## Brief
When you spot the word "none" in a line of the data below, copy that line.

## Data supplied

==*==

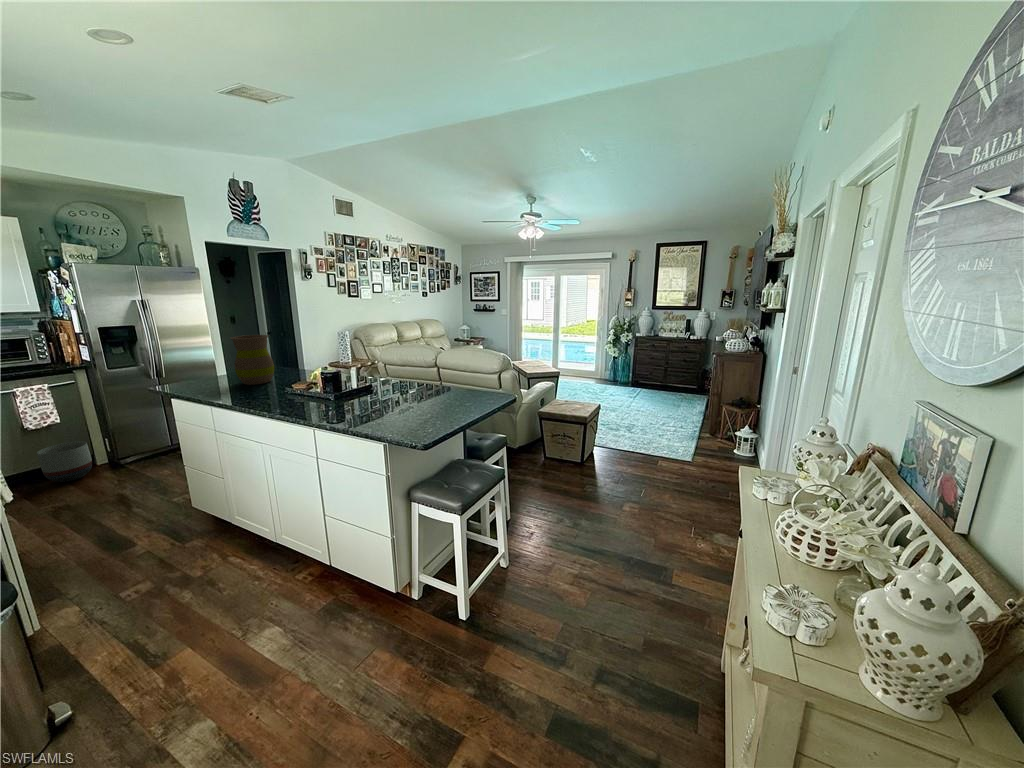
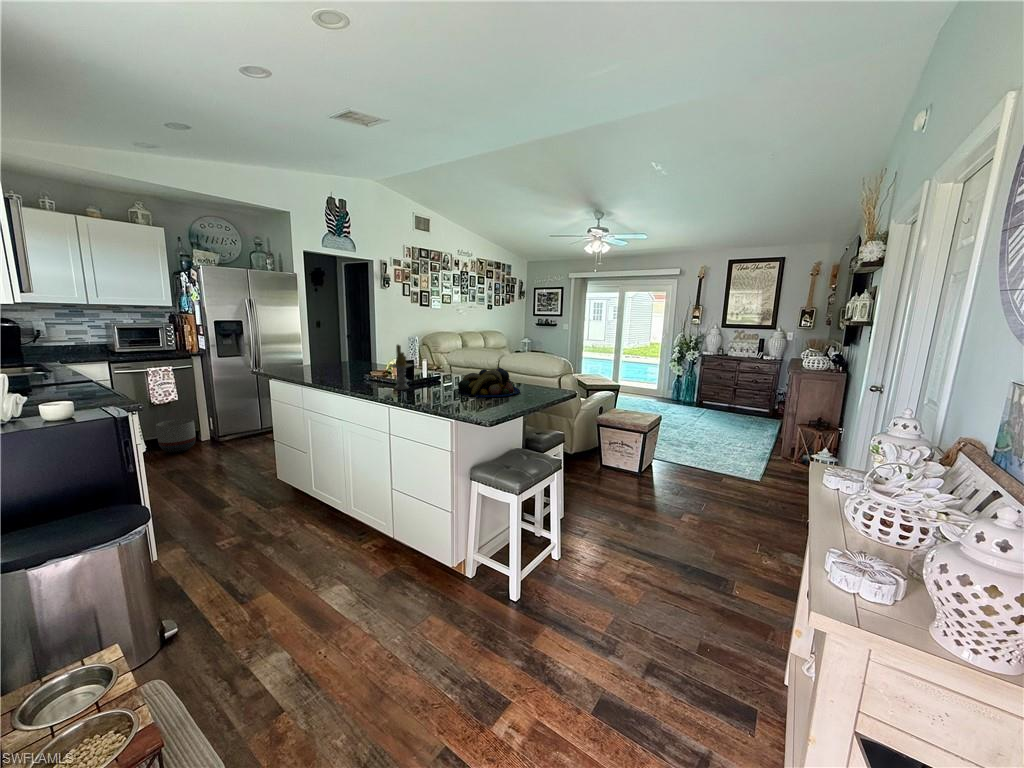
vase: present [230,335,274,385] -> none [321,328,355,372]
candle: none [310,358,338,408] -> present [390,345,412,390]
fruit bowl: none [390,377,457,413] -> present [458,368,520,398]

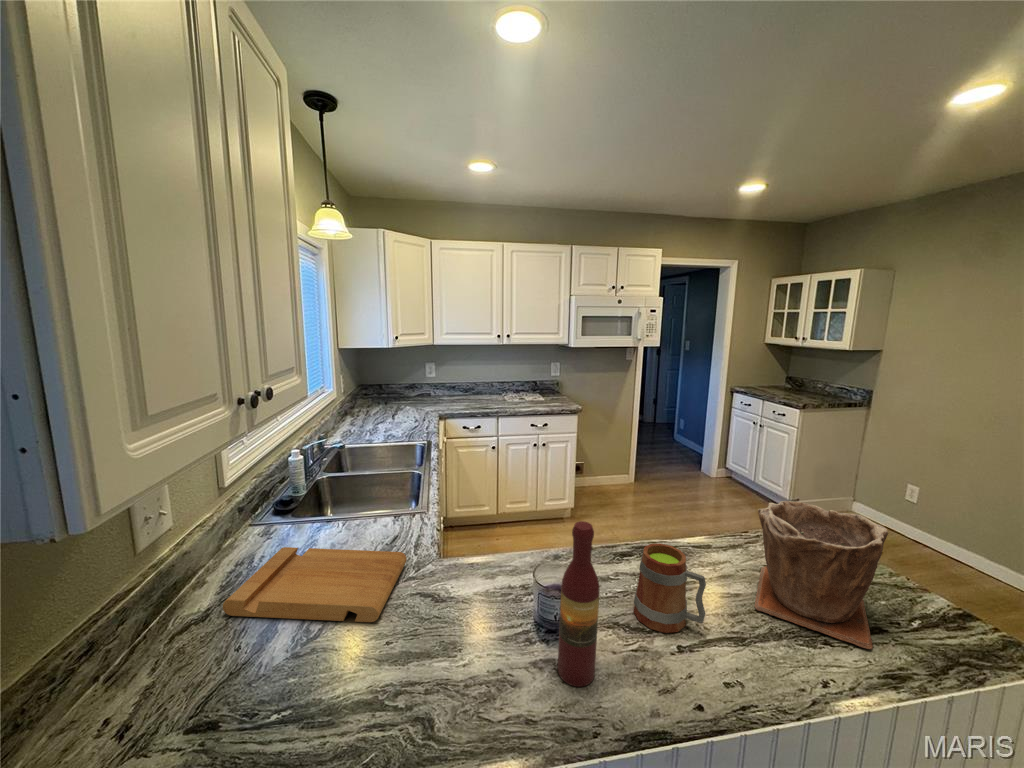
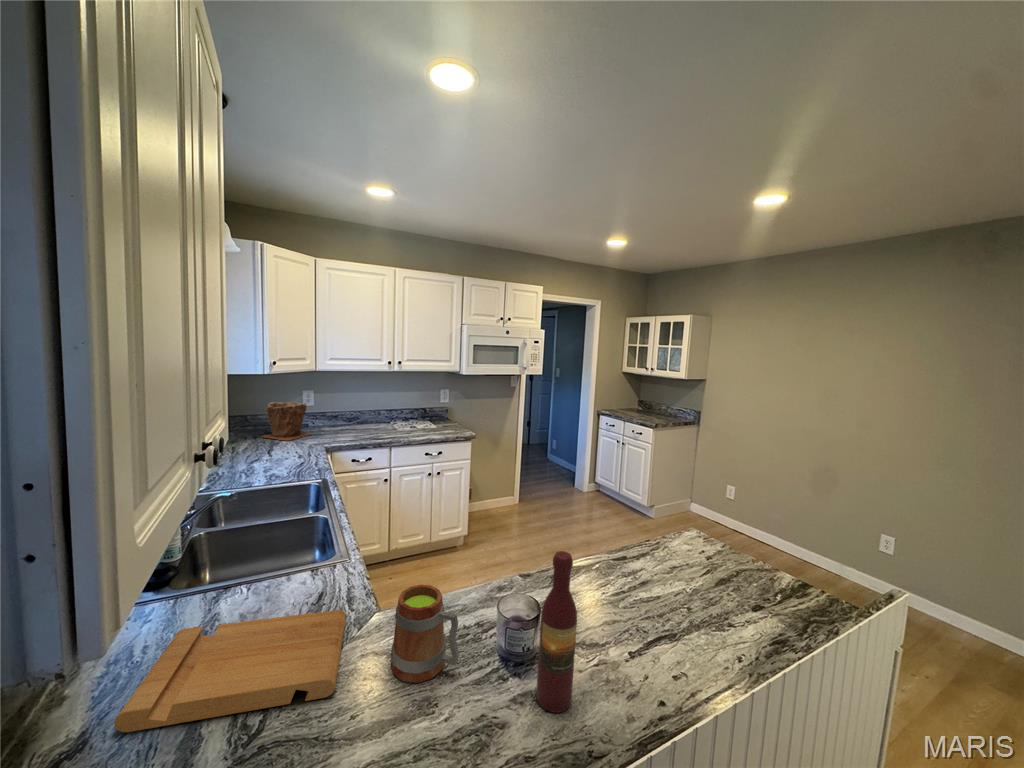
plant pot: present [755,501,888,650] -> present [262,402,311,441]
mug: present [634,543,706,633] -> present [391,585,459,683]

==*==

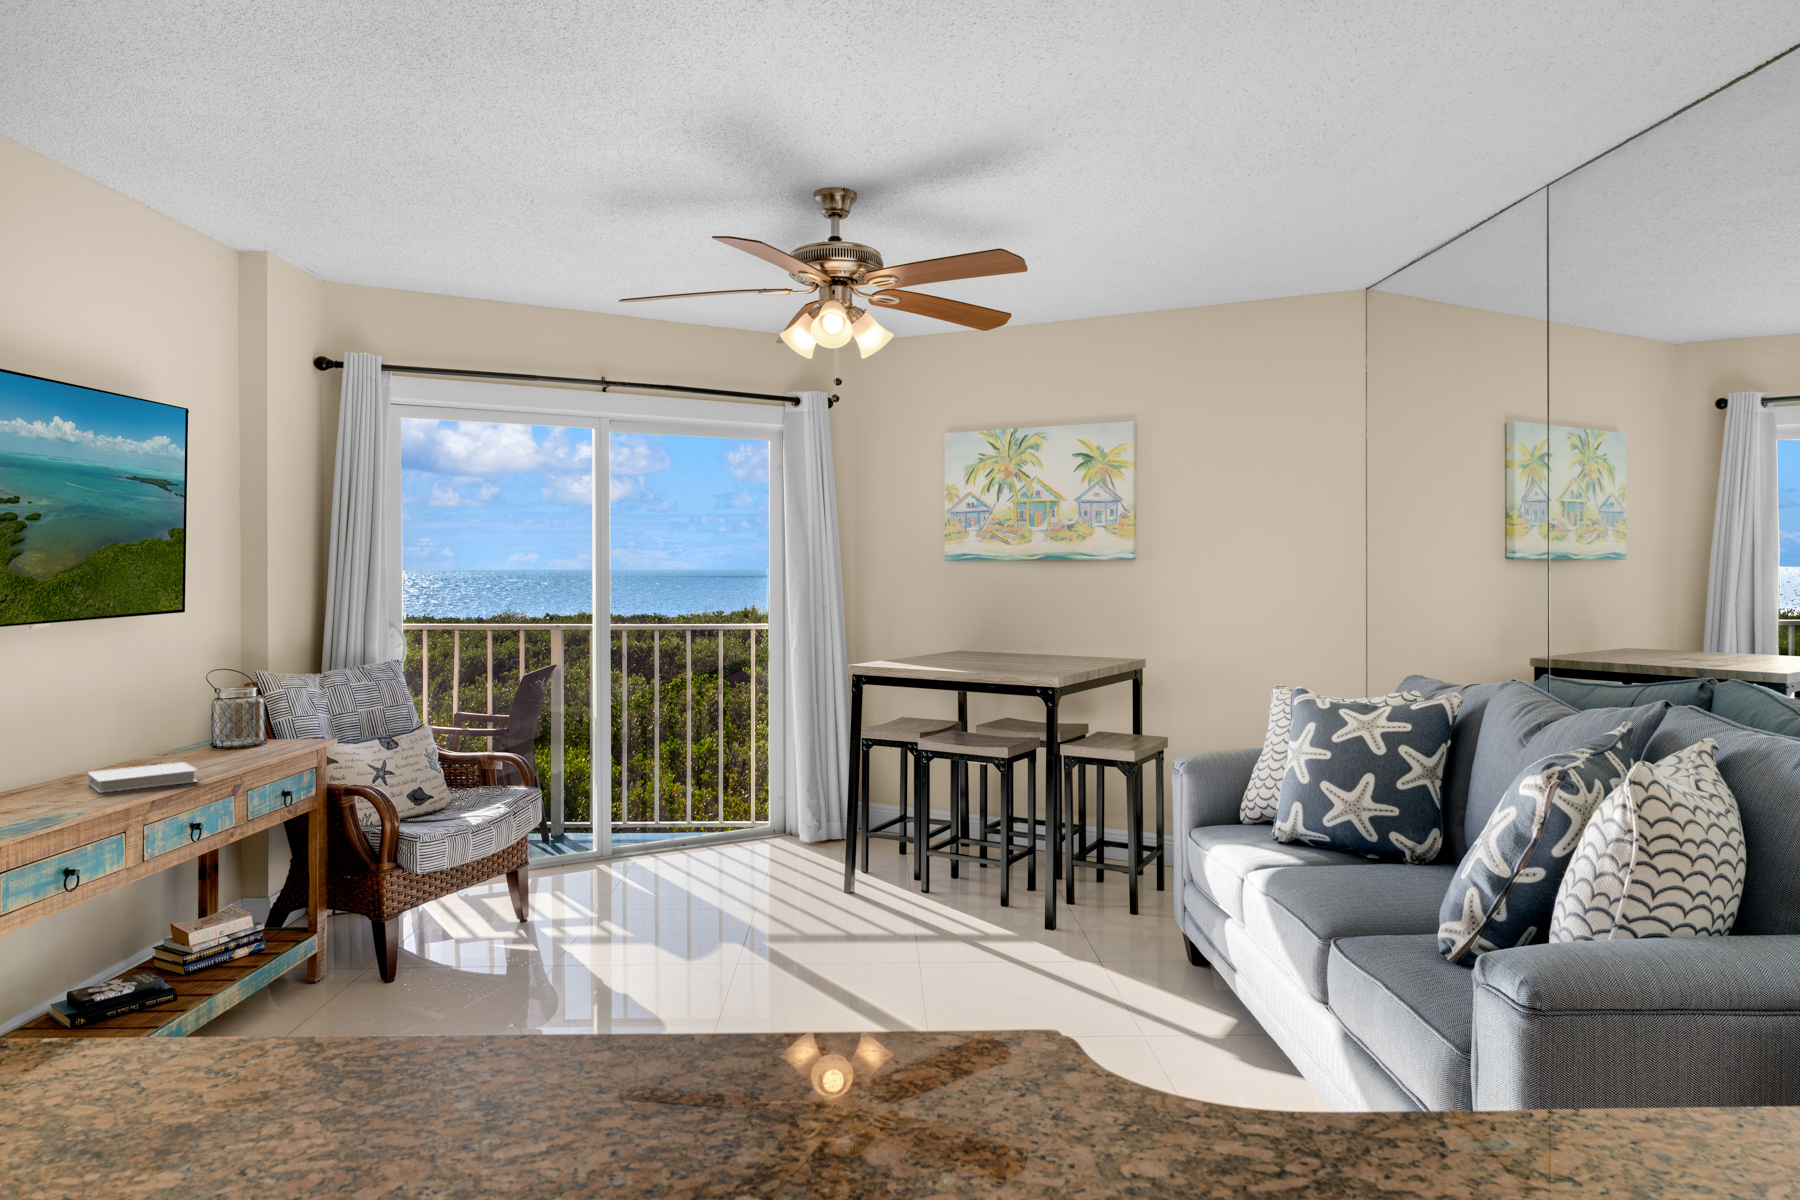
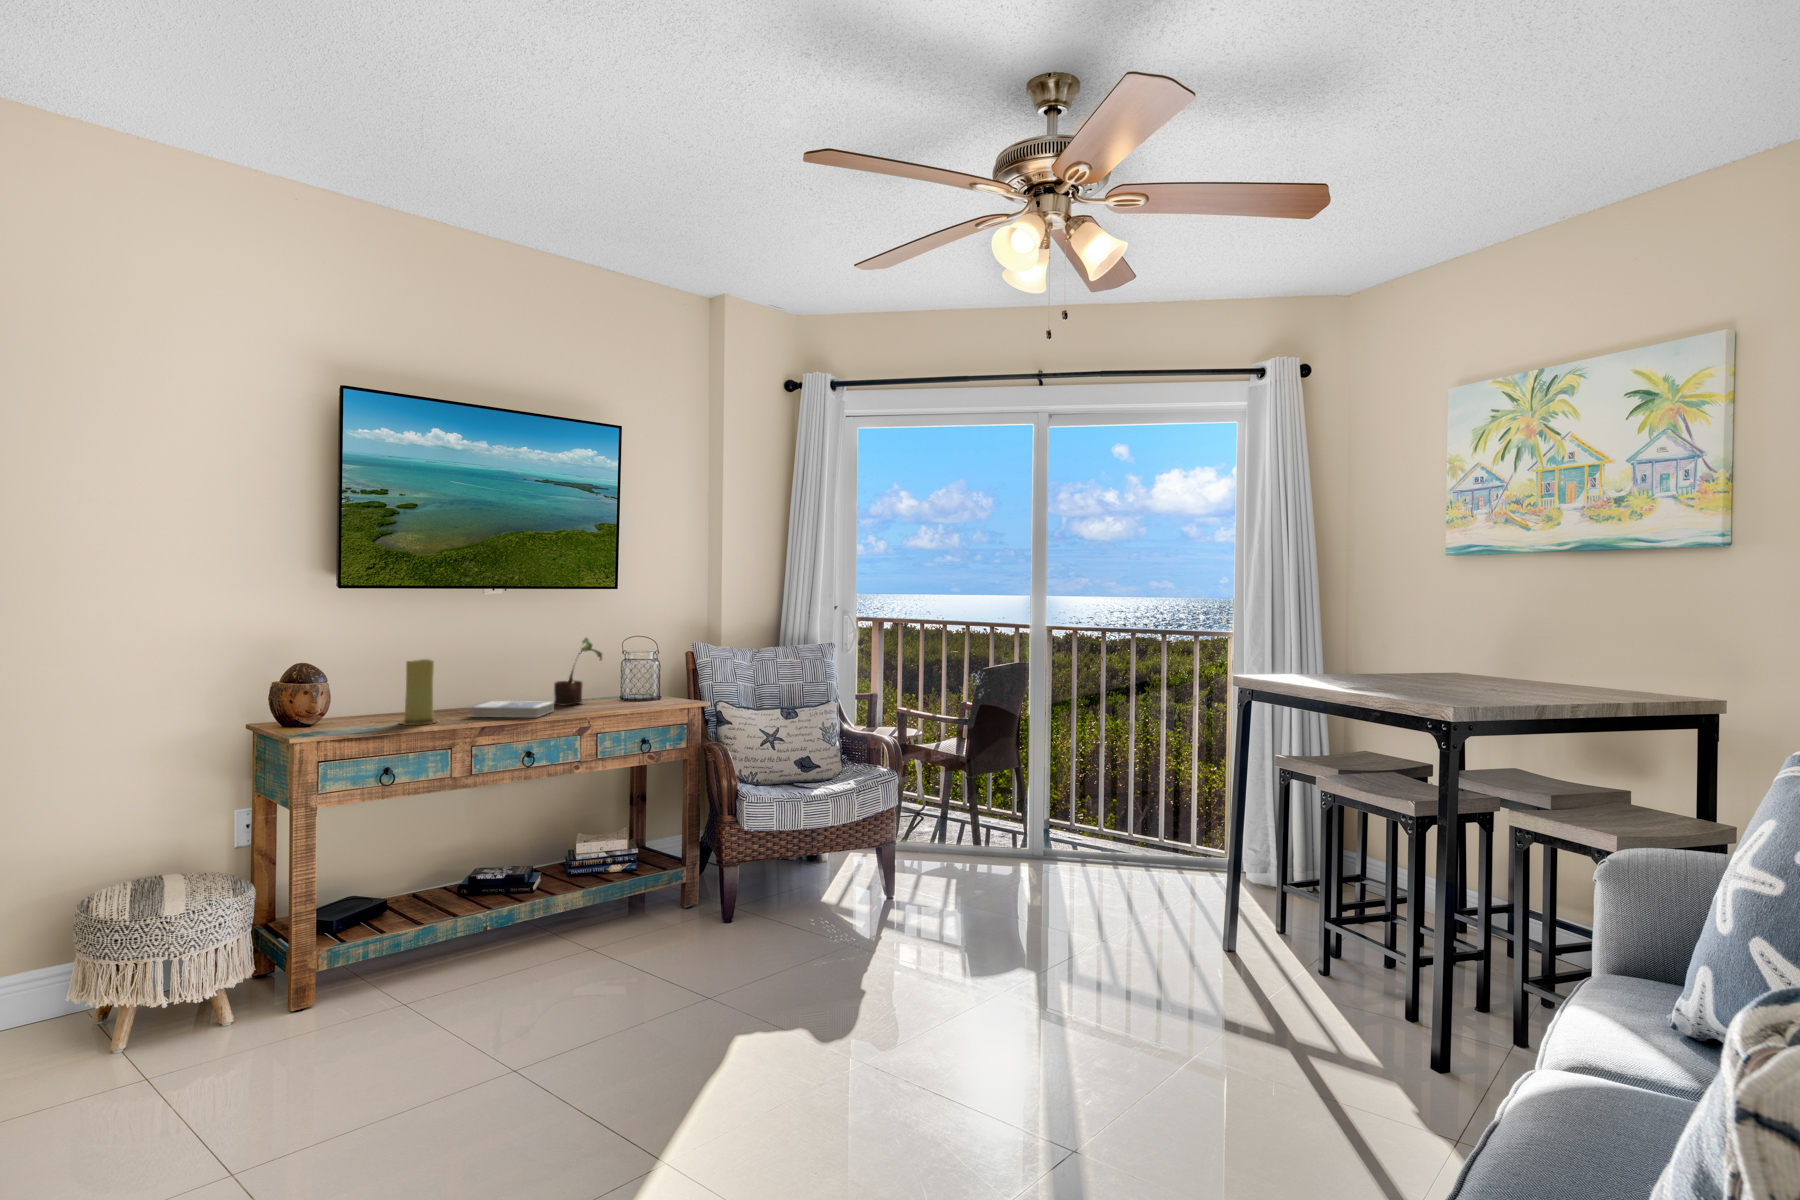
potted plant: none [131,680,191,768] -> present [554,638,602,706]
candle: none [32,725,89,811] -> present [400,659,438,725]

==*==

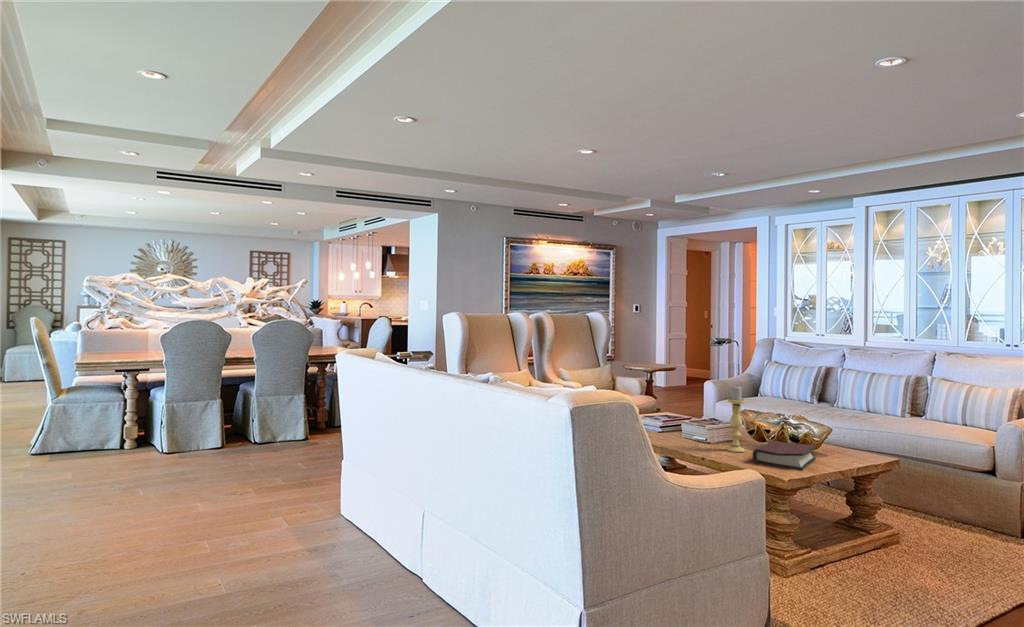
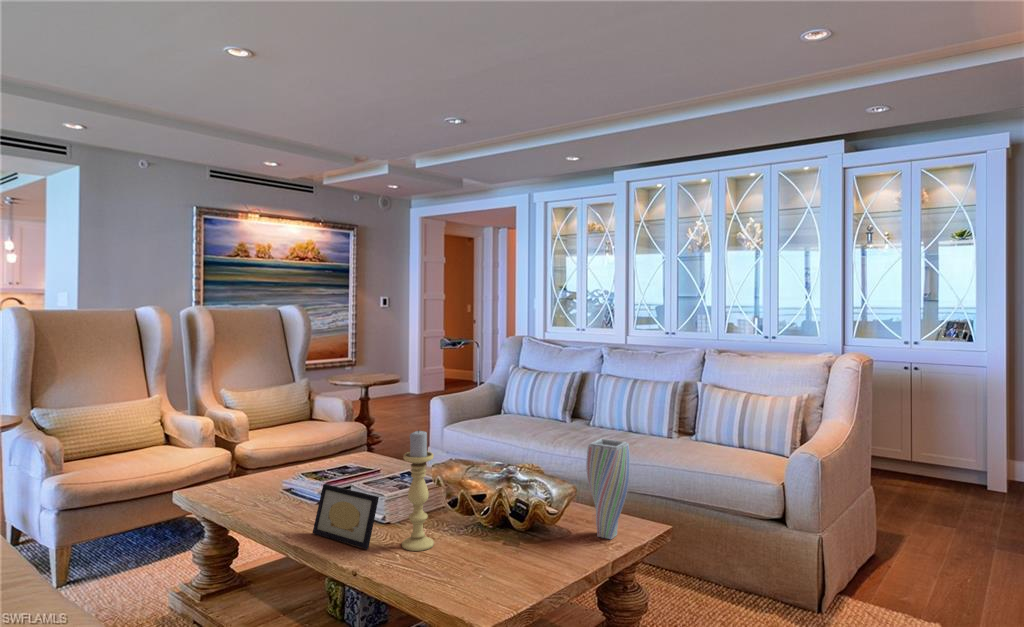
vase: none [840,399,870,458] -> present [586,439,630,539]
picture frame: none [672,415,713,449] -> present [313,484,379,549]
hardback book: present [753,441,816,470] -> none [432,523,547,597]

==*==

## Response to this exercise
vase: present [230,335,274,385] -> none [321,328,355,372]
candle: none [310,358,338,408] -> present [390,345,412,390]
fruit bowl: none [390,377,457,413] -> present [458,368,520,398]
potted plant: none [131,680,191,768] -> present [554,638,602,706]
candle: none [32,725,89,811] -> present [400,659,438,725]
vase: none [840,399,870,458] -> present [586,439,630,539]
picture frame: none [672,415,713,449] -> present [313,484,379,549]
hardback book: present [753,441,816,470] -> none [432,523,547,597]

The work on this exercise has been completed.